Selected text:

######

2)City States seem fun - though - gotta be honest here, this sort of feels like a RoM/AND (apologies, forgot whose mod it was) ripoff... I'm glad the concept was included in V - but it feels a little shallow that it's one of V's big new features when modders came darn close to nailing in IV.

3) The map is beautiful - eye candy has a limited appreciation shelf-life though.

4) Social Policies are nice - haven't quite decided if I like essentially replacing governments with them, though... I think they might make a better addition than replacement

5) I haven't quite learned to use it right, but I think I'm going to like the hex/1 unit per square thing... I always hated stacks of doom - and I'm not at all sorry to see them go. I'm suspecting that especially for my style of play - this will end up being my favorite part of V.

The Bad

1) I miss religion. I don't understand why it was removed and I'm dearly hoping it comes back

2) The mechanics of combat itself, I think, still peaked with Civ3... though - RoM/AND (can you tell I love that mod/mod-mod?) came damn close. The lack of the combat percent chance, actually, I kind of like -- it's not like historical leaders knew down to the hundredth of a percent, the chance of attack -- but the reason I put it under the bad is that I haven't gotten a sense of the critical unit type distinction yet, beyond bombard vs. melee.

3) It's probably just me - because I can appreciate its elegance - but not a big fan of the interface thus. Feels... consoley... frankly - and I'm PC strategy gamer, and thus - hard-coded to believe anything that I even suspect of being console-based, console-influenced, or ever once winked at a console must automatically be a dumbed down toy for dullards.

4) I worry that we've lost some complexity... granted - this one is probably unfair at this point, as I've been playing on very easy levels to learn the game and I'm pretty much romping

5) CTDs... I really want to complain about this, but I guess - as I also play a lot of Paradox titles and quite love them, even with the usual "beta-as-gold" releases - I've just been trained to accept it as inevitable at this point. Still -- I've had 3 CTDs in just 6 hours... not good... I also have this weird situation where the main interface doesn't come up properly and I have to alt-tab between the desktop and game to get it to 'pop'.


All in all?

I think it's wwaaaayyyy to early for any sort of "utter disappointment" pronouncements. It's new, it's different, it deserves a chance.
 
Between the simplification/ruining of civ itself, the unnecessary and frankly offensive requirement to use 3rd party bloatware for no practical reason whatsoever, and the completely ridiculous, amateurish errors in the demo, this is obviously not a franchise that is being taken seriously anymore. It's just an easy cash cow every 4 or 5 years. Even if only 75% of the previous users buy it, it's still money in the bank.
I'll be throwing it away, and spending more of my time at the animal rescue I run, working in my local town council, and putting more work into my short films. In other words, no loss to me whatsoever.

Absolutely nobody cares about your animal rescue, town council, or short films. Your post is one of the nuttiest, most self-absorbed things I've read on this forum in a while.

######

Excerpted records:
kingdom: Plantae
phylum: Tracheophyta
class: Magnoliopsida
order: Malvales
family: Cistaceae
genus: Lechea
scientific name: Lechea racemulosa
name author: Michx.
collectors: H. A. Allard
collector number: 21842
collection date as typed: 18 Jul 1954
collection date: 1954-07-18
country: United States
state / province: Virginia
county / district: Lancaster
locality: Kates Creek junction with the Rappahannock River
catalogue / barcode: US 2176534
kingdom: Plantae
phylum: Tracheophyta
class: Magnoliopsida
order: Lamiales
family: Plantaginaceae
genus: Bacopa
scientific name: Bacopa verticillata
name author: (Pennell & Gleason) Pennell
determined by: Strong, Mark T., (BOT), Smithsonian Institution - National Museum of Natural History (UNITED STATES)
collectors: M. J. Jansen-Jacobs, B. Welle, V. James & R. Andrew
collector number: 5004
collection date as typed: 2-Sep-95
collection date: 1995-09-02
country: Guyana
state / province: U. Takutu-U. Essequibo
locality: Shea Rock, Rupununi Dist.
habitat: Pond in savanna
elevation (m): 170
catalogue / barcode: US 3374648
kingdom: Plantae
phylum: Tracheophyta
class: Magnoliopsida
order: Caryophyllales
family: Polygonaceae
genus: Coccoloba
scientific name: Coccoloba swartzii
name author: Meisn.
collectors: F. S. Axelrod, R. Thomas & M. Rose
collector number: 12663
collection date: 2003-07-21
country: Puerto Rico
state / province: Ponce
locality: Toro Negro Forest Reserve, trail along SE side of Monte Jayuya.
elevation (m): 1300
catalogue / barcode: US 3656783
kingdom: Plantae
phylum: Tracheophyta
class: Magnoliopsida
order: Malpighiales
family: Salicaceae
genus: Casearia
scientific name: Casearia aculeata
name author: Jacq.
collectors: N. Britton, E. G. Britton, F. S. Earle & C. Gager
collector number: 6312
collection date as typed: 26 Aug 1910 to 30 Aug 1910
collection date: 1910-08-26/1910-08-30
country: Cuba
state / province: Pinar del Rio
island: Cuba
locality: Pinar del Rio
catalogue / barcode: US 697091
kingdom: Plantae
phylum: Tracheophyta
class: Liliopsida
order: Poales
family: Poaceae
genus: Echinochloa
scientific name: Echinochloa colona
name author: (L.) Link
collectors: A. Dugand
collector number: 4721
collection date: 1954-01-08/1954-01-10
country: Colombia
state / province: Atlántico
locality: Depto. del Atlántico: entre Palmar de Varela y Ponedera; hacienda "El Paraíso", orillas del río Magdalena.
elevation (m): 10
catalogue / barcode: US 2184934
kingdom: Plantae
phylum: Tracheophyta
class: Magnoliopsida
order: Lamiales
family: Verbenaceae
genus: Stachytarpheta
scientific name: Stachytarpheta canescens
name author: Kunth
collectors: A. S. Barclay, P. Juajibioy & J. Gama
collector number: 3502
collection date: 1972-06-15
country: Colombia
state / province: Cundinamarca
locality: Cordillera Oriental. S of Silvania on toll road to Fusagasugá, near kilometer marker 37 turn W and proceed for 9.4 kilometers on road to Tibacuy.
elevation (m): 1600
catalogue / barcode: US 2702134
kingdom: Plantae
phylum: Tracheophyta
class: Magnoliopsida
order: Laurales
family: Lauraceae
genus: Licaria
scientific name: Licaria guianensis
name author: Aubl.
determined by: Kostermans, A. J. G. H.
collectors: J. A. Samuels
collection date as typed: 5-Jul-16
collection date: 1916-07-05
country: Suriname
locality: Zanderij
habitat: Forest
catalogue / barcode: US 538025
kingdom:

######

Work instructions:
[A] In the forum post, how many crashes to desktop does the writer report, and over how many hours?
[B] Rewrite the stretch of the forum post from "5) I haven't" through "bombard vs. melee.", swapping "religion" for "espionage".

Solutions to each task:
[A] Three crashes to desktop in six hours.

[B]
5) I haven't quite learned to use it right, but I think I'm going to like the hex/1 unit per square thing... I always hated stacks of doom - and I'm not at all sorry to see them go. I'm suspecting that especially for my style of play - this will end up being my favorite part of V.

The Bad

1) I miss espionage. I don't understand why it was removed and I'm dearly hoping it comes back

2) The mechanics of combat itself, I think, still peaked with Civ3... though - RoM/AND (can you tell I love that mod/mod-mod?) came damn close. The lack of the combat percent chance, actually, I kind of like -- it's not like historical leaders knew down to the hundredth of a percent, the chance of attack -- but the reason I put it under the bad is that I haven't gotten a sense of the critical unit type distinction yet, beyond bombard vs. melee.